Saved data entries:
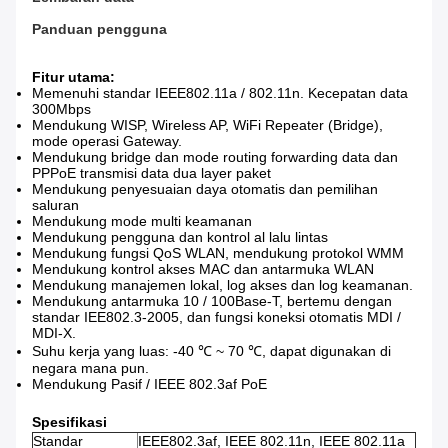
Panduan pengguna
Fitur utama:
Memenuhi standar IEEE802.11a / 802.11n.
Kecepatan data
300Mbps
Mendukung WISP, Wireless AP, WiFi Repeater (Bridge),
mode operasi Gateway.
Mendukung bridge dan mode routing forwarding data dan
PPPoE transmisi data dua layer paket
Mendukung penyesuaian daya otomatis dan pemilihan
saluran
Mendukung mode multi keamanan
Mendukung pengguna dan kontrol al lalu lintas
Mendukung fungsi QoS WLAN, mendukung protokol WMM
Mendukung kontrol akses MAC dan antarmuka WLAN
Mendukung manajemen lokal, log akses dan log keamanan.
Mendukung antarmuka 10 / 100Base-T, bertemu dengan
standar IEE802.3-2005, dan fungsi koneksi otomatis MDI /
MDI-X.
Suhu kerja yang luas: -40 ℃ ~ 70 ℃, dapat digunakan di
negara mana pun.
Mendukung Pasif / IEEE 802.3af PoE
Spesifikasi
Standar
IEEE802.3af, IEEE 802.11n, IEEE 802.11a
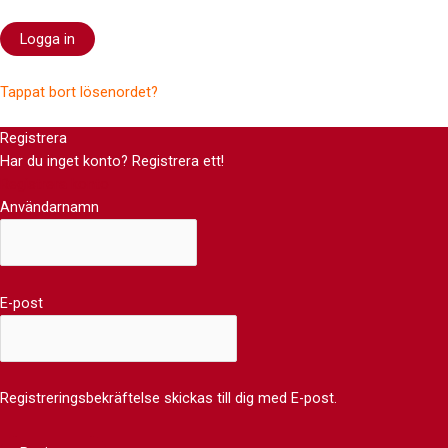
Tappat bort lösenordet?
Registrera
Har du inget konto? Registrera ett!
Registrera konto
Användarnamn
E-post
Registreringsbekräftelse skickas till dig med E-post.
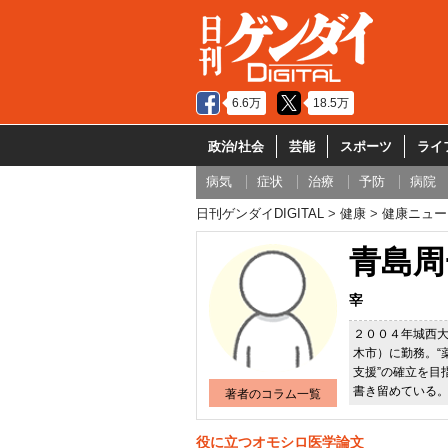
6.6万
18.5万
政治/社会
芸能
スポーツ
ライ
病気
症状
治療
予防
病院
日刊ゲンダイDIGITAL
健康
健康ニュー
青島周
宰
２００４年城西大
木市）に勤務。“
支援”の確立を目
書き留めている
著者のコラム一覧
役に立つオモシロ医学論文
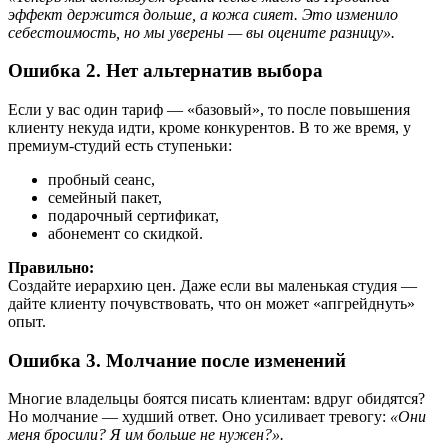
эффект держится дольше, а кожа сияет. Это изменило
себестоимость, но мы уверены — вы оцените разницу».
Ошибка 2. Нет альтернатив выбора
Если у вас один тариф — «базовый», то после повышения
клиенту некуда идти, кроме конкурентов. В то же время, у
премиум-студий есть ступеньки:
пробный сеанс,
семейный пакет,
подарочный сертификат,
абонемент со скидкой.
Правильно:
Создайте иерархию цен. Даже если вы маленькая студия —
дайте клиенту почувствовать, что он может «апгрейднуть»
опыт.
Ошибка 3. Молчание после изменений
Многие владельцы боятся писать клиентам: вдруг обидятся?
Но молчание — худший ответ. Оно усиливает тревогу:
«Они
меня бросили? Я им больше не нужен?».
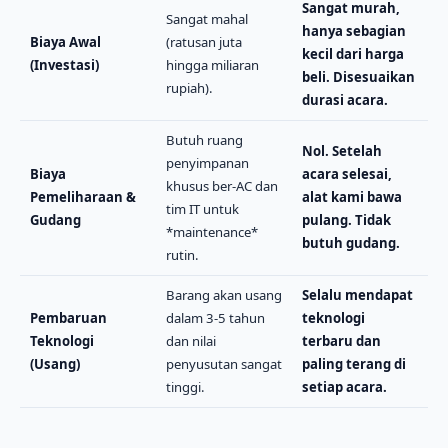
Sangat murah,
Sangat mahal
hanya sebagian
Biaya Awal
(ratusan juta
kecil dari harga
(Investasi)
hingga miliaran
beli. Disesuaikan
rupiah).
durasi acara.
Butuh ruang
Nol. Setelah
penyimpanan
Biaya
acara selesai,
khusus ber-AC dan
Pemeliharaan &
alat kami bawa
tim IT untuk
Gudang
pulang. Tidak
*maintenance*
butuh gudang.
rutin.
Barang akan usang
Selalu mendapat
Pembaruan
dalam 3-5 tahun
teknologi
Teknologi
dan nilai
terbaru dan
(Usang)
penyusutan sangat
paling terang di
tinggi.
setiap acara.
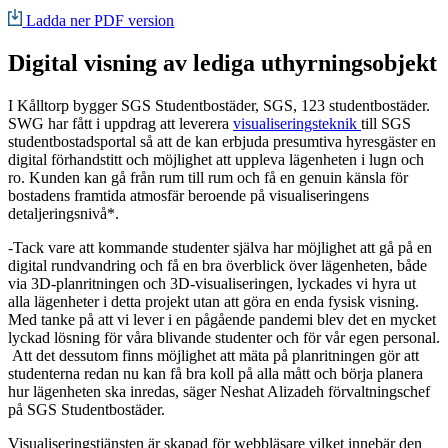
Ladda ner PDF version
Digital visning av lediga uthyrningsobjekt
I Kålltorp bygger SGS Studentbostäder, SGS, 123 studentbostäder.
SWG har fått i uppdrag att leverera
visualiseringsteknik
till SGS
studentbostadsportal så att de kan erbjuda presumtiva hyresgäster en
digital förhandstitt och möjlighet att uppleva lägenheten i lugn och
ro. Kunden kan gå från rum till rum och få en genuin känsla för
bostadens framtida atmosfär beroende på visualiseringens
detaljeringsnivå*.
-Tack vare att kommande studenter själva har möjlighet att gå på en
digital rundvandring och få en bra överblick över lägenheten, både
via 3D-planritningen och 3D-visualiseringen, lyckades vi hyra ut
alla lägenheter i detta projekt utan att göra en enda fysisk visning.
Med tanke på att vi lever i en pågående pandemi blev det en mycket
lyckad lösning för våra blivande studenter och för vår egen personal.
Att det dessutom finns möjlighet att mäta på planritningen gör att
studenterna redan nu kan få bra koll på alla mått och börja planera
hur lägenheten ska inredas, säger Neshat Alizadeh förvaltningschef
på SGS Studentbostäder.
Visualiseringstjänsten är skapad för webbläsare vilket innebär den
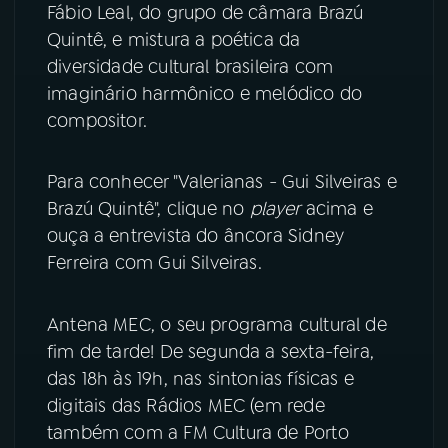
Fábio Leal, do grupo de câmara Brazú
Quintê, e mistura a poética da
YouTube
Facebook
diversidade cultural brasileira com
imaginário harmônico e melódico do
Instagram
X
compositor.
TikTok
Para conhecer "Valerianas - Gui Silveiras e
Brazú Quintê", clique no
player
acima e
ouça a entrevista do âncora Sidney
Ferreira com Gui Silveiras.
Antena MEC, o seu programa cultural de
fim de tarde! De segunda a sexta-feira,
das 18h às 19h, nas sintonias físicas e
digitais das Rádios MEC (em rede
também com a FM Cultura de Porto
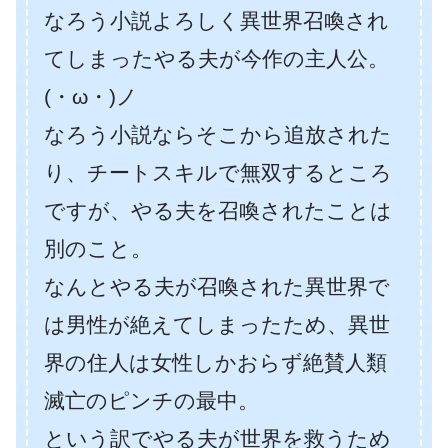
なろう小説よろしく異世界召喚され
てしまったやる夫が今作の主人公。
(・ω・)ノ
なろう小説ならそこから追放された
り、チートスキルで無双するところ
ですが、やる夫を召喚されたことは
別のこと。
なんとやる夫が召喚された異世界で
は男性が絶えてしまったため、異世
界の住人は女性しかおらず絶賛人類
滅亡のピンチの最中。
という訳でやる夫が世界を救うため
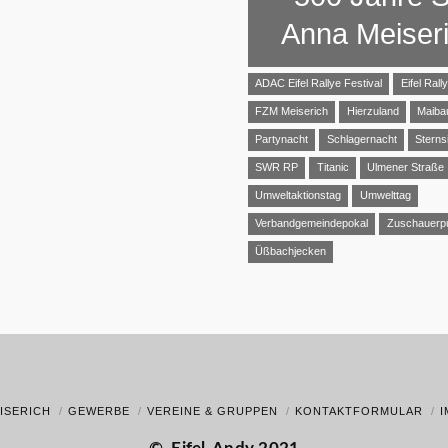
Anna Meiser
ADAC Eifel Rallye Festival
Eifel Rall
FZM Meiserich
Hierzuland
Maib
Partynacht
Schlagernacht
Sterns
SWR RP
Titanic
Ulmener Straße
Umweltaktionstag
Umwelttag
Verbandgemeindepokal
Zuschauerp
Üßbachjecken
ISERICH
GEWERBE
VEREINE & GRUPPEN
KONTAKTFORMULAR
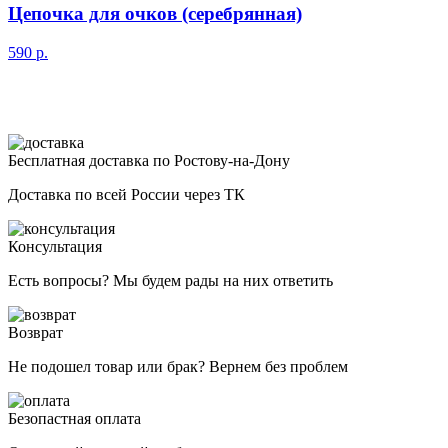
Цепочка для очков (серебрянная)
590
р.
Бесплатная доставка по Ростову-на-Дону
Доставка по всей России через ТК
Консультация
Есть вопросы? Мы будем рады на них ответить
Возврат
Не подошел товар или брак? Вернем без проблем
Безопастная оплата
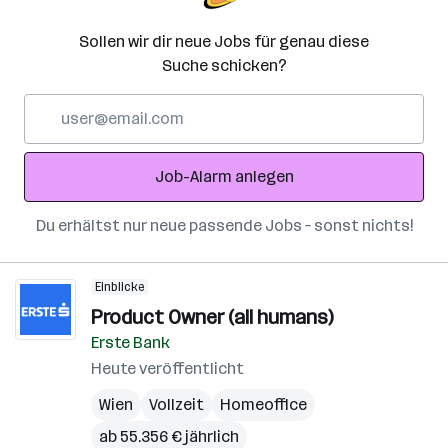
Sollen wir dir neue Jobs für genau diese
Suche schicken?
E-
Mail-
Adresse
Job-Alarm anlegen
Du erhältst nur neue passende Jobs – sonst nichts!
Einblicke
Product Owner (all humans)
Erste Bank
Heute veröffentlicht
Wien
Vollzeit
Homeoffice
ab 55.356 € jährlich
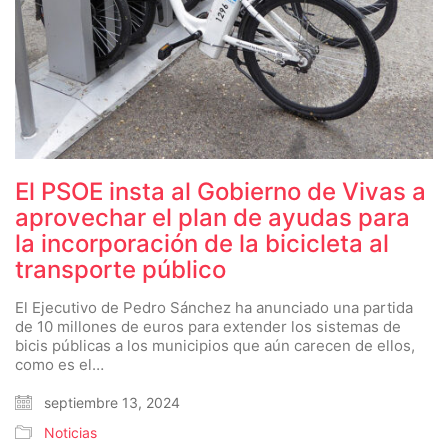
El PSOE insta al Gobierno de Vivas a
aprovechar el plan de ayudas para
la incorporación de la bicicleta al
transporte público
El Ejecutivo de Pedro Sánchez ha anunciado una partida
de 10 millones de euros para extender los sistemas de
bicis públicas a los municipios que aún carecen de ellos,
como es el…
septiembre 13, 2024
Noticias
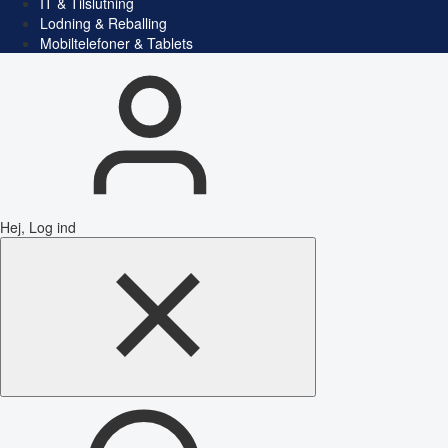
IT & Tilslutning
Lodning & Reballing
Mobiltelefoner & Tablets
Hej, Log ind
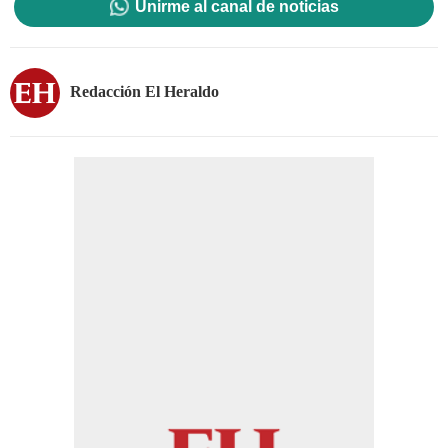
Unirme al canal de noticias
Redacción El Heraldo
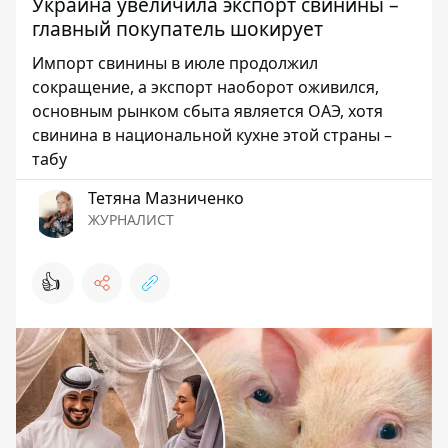
Украина увеличила экспорт свинины –
главный покупатель шокирует
Импорт свинины в июле продолжил
сокращение, а экспорт наоборот оживился,
основным рынком сбыта является ОАЭ, хотя
свинина в национальной кухне этой страны –
табу
Тетяна Мазниченко
ЖУРНАЛИСТ
👍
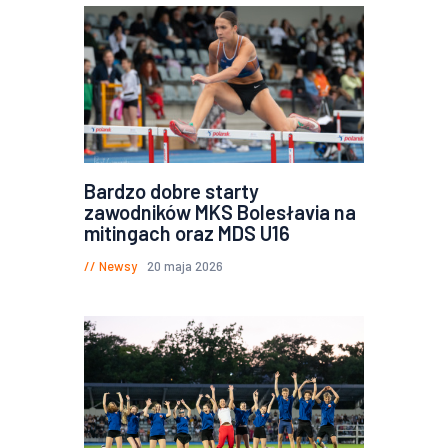
Bardzo dobre starty
zawodników MKS Bolesłavia na
mitingach oraz MDS U16
Newsy
20 maja 2026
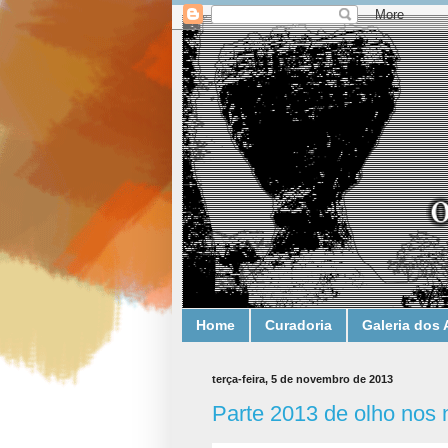
Home
Curadoria
Galeria dos 
terça-feira, 5 de novembro de 2013
Parte 2013 de olho nos 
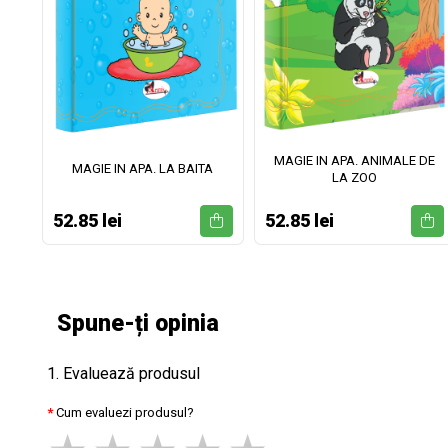
MAGIE IN APA. ANIMALE DE
II
MAGIE IN APA. LA BAITA
LA ZOO
52.85 lei
52.85 lei
Spune-ți opinia
1. Evaluează produsul
Cum evaluezi produsul?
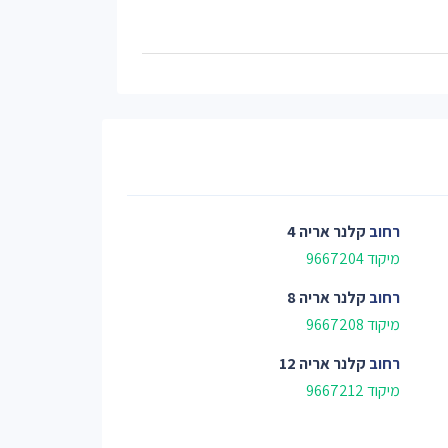
רחוב
קלנר אריה 4
מיקוד 9667204
רחוב
קלנר אריה 8
מיקוד 9667208
רחוב
קלנר אריה 12
מיקוד 9667212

Requirement: Write out exactly the lines from the one that contains "Украина увеличила экспорт свинины –" through the last line of the data above, both included. Leave every picture out.

Result:
Украина увеличила экспорт свинины –
главный покупатель шокирует
Импорт свинины в июле продолжил
сокращение, а экспорт наоборот оживился,
основным рынком сбыта является ОАЭ, хотя
свинина в национальной кухне этой страны –
табу
Тетяна Мазниченко
ЖУРНАЛИСТ
👍
Bardzo dobre starty
zawodników MKS Bolesłavia na
mitingach oraz MDS U16
Newsy
20 maja 2026
Home
Curadoria
Galeria dos 
terça-feira, 5 de novembro de 2013
Parte 2013 de olho nos 
MAGIE IN APA. ANIMALE DE
II
MAGIE IN APA. LA BAITA
LA ZOO
52.85 lei
52.85 lei
Spune-ți opinia
1. Evaluează produsul
Cum evaluezi produsul?
רחוב
קלנר אריה 4
מיקוד 9667204
רחוב
קלנר אריה 8
מיקוד 9667208
רחוב
קלנר אריה 12
מיקוד 9667212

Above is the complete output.